Scottish bagpipe music is a competitive industry, with bands from across the world assembling in Glasgow annually for the World Pipe Band Championships. In recent years, Canadian and North American bands have featured strongly at the highest levels of the competition in Scotland. Quillin believes that festivals like The Grandfather Mountain Highland Games have helped improve the quality of pipe band music in the United States.


“At Grandfather, we took pipe band solo piping to the public by offering our stage,” he said. “When you come to our festival, you will see 250 people gathered around a stage listening to top quality solo piping because we gave it a platform.”

Quillin is one of many Appalachians who traced his roots back to Ulster-Scot heritage.


“I went to my first highland games at Grandfather Mountain in 1968 with my parents, and I haven’t missed one since,” he said.
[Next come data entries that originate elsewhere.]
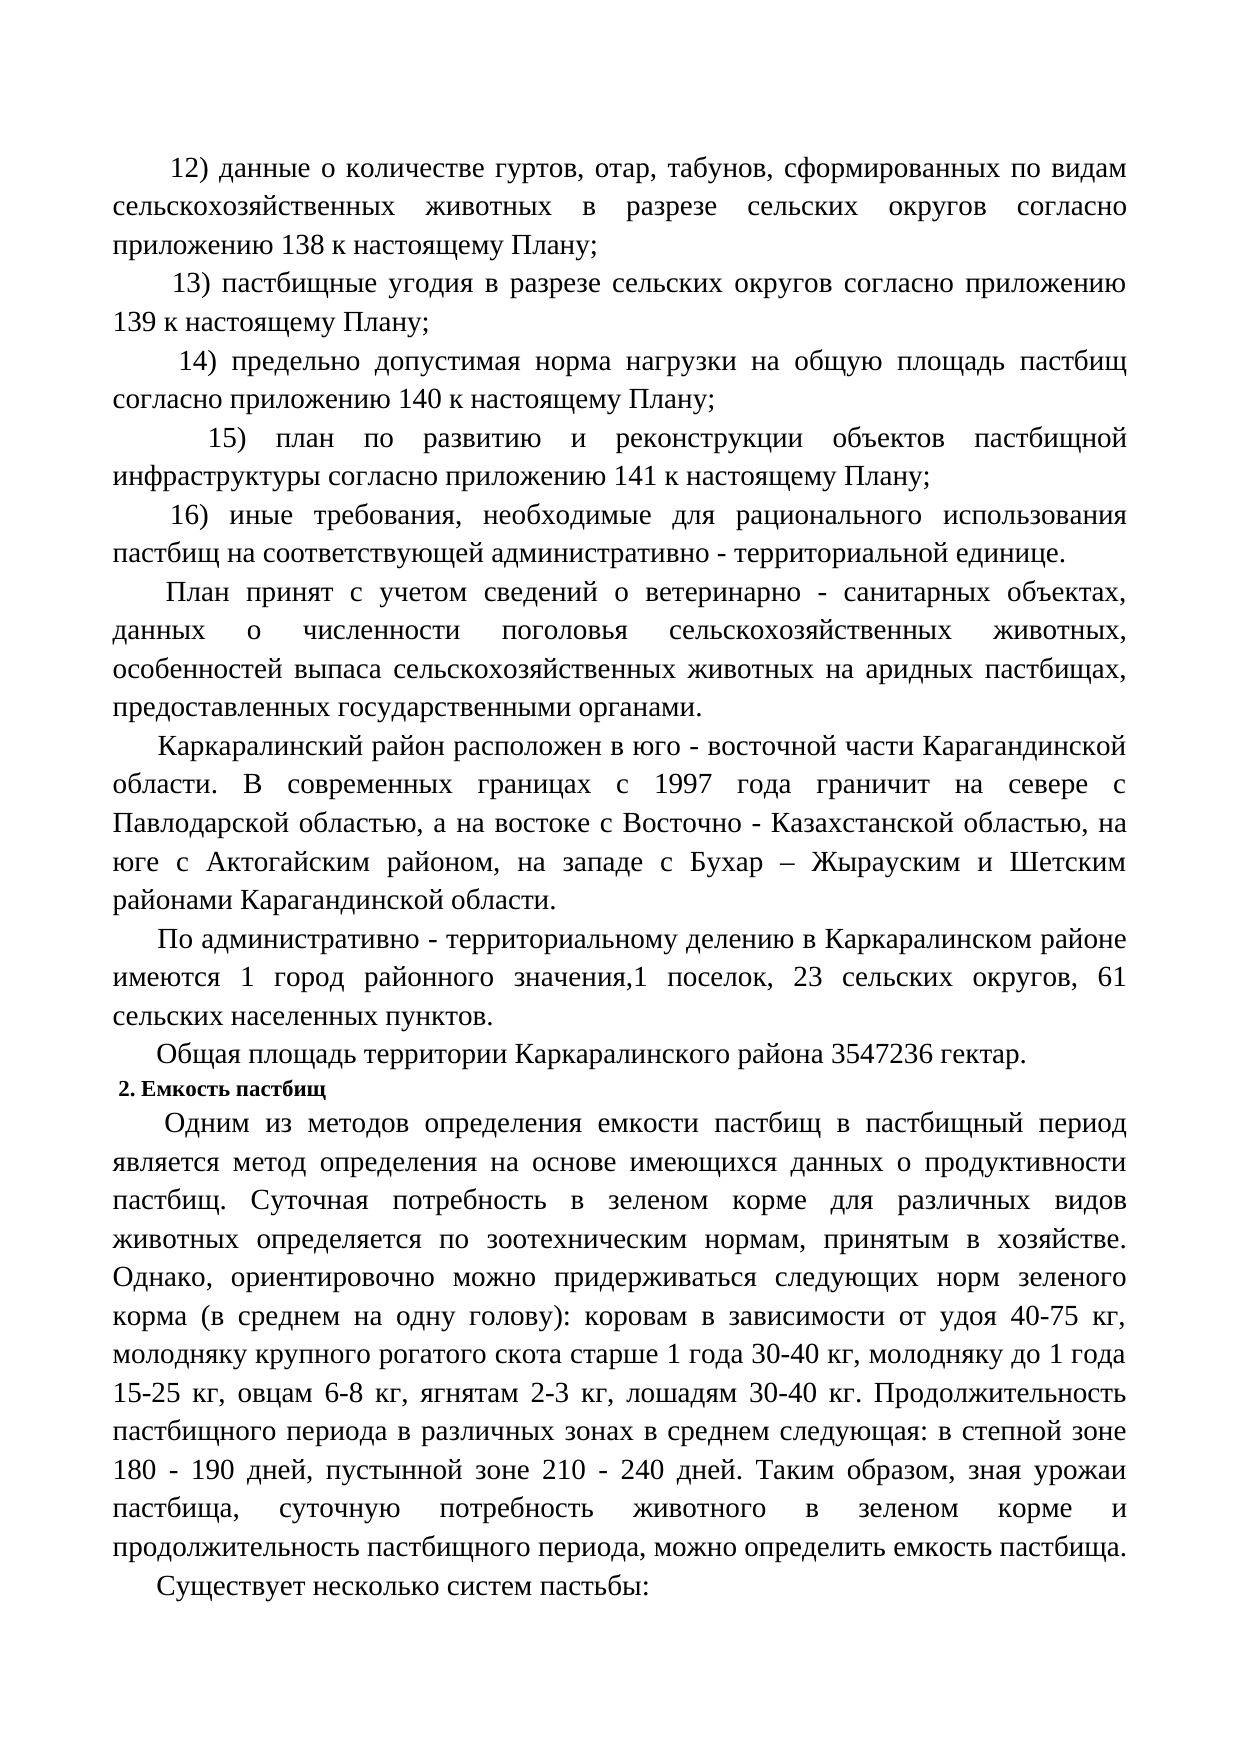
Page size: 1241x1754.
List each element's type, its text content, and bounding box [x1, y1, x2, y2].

text Существует несколько систем пастьбы: [112, 1568, 1128, 1601]
text 14) предельно допустимая норма нагрузки на общую площадь пастбищ согласно приложению 140 к настоящему Плану; [112, 343, 1128, 415]
text 13) пастбищные угодия в разрезе сельских округов согласно приложению 139 к настоящему Плану; [112, 266, 1128, 338]
text 12) данные о количестве гуртов, отар, табунов, сформированных по видам сельскохозяйственных животных в разрезе сельских округов согласно приложению 138 к настоящему Плану; [112, 150, 1128, 261]
text 16) иные требования, необходимые для рационального использования пастбищ на соответствующей административно - территориальной единице. [112, 497, 1128, 569]
text Общая площадь территории Каркаралинского района 3547236 гектар. [112, 1036, 1128, 1070]
text 2. Емкость пастбищ [112, 1075, 1128, 1101]
text Каркаралинский район расположен в юго - восточной части Карагандинской области. В современных границах с 1997 года граничит на севере с Павлодарской областью, а на востоке с Восточно - Казахстанской областью, на юге с Актогайским районом, на западе с Бухар – Жырауским и Шетским районами Карагандинской области. [112, 728, 1128, 916]
text 15) план по развитию и реконструкции объектов пастбищной инфраструктуры согласно приложению 141 к настоящему Плану; [112, 420, 1128, 492]
text Одним из методов определения емкости пастбищ в пастбищный период является метод определения на основе имеющихся данных о продуктивности пастбищ. Суточная потребность в зеленом корме для различных видов животных определяется по зоотехническим нормам, принятым в хозяйстве. Однако, ориентировочно можно придерживаться следующих норм зеленого корма (в среднем на одну голову): коровам в зависимости от удоя 40-75 кг, молодняку крупного рогатого скота старше 1 года 30-40 кг, молодняку до 1 года 15-25 кг, овцам 6-8 кг, ягнятам 2-3 кг, лошадям 30-40 кг. Продолжительность пастбищного периода в различных зонах в среднем следующая: в степной зоне 180 - 190 дней, пустынной зоне 210 - 240 дней. Таким образом, зная урожаи пастбища, суточную потребность животного в зеленом корме и продолжительность пастбищного периода, можно определить емкость пастбища. [112, 1105, 1128, 1563]
text План принят с учетом сведений о ветеринарно - санитарных объектах, данных о численности поголовья сельскохозяйственных животных, особенностей выпаса сельскохозяйственных животных на аридных пастбищах, предоставленных государственными органами. [112, 574, 1128, 723]
text По административно - территориальному делению в Каркаралинском районе имеются 1 город районного значения,1 поселок, 23 сельских округов, 61 сельских населенных пунктов. [112, 921, 1128, 1031]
Highland festivals are not exclusive to the Appalachian area, however, as the Ulster-Scot culture is spread out across the country. Tabler spoke of the strength of Ulster-Scot culture and how this has allowed large Appalachian communities to form in cities such as Detroit, Chicago and Cincinnati.


“Cincinnati has an annual Appalachian festival, even though the city isn’t particularly Appalachian,” said Tabler. “The Ulster-Scot people who went to Cincinnati took their culture with them and they really cluster as a community.”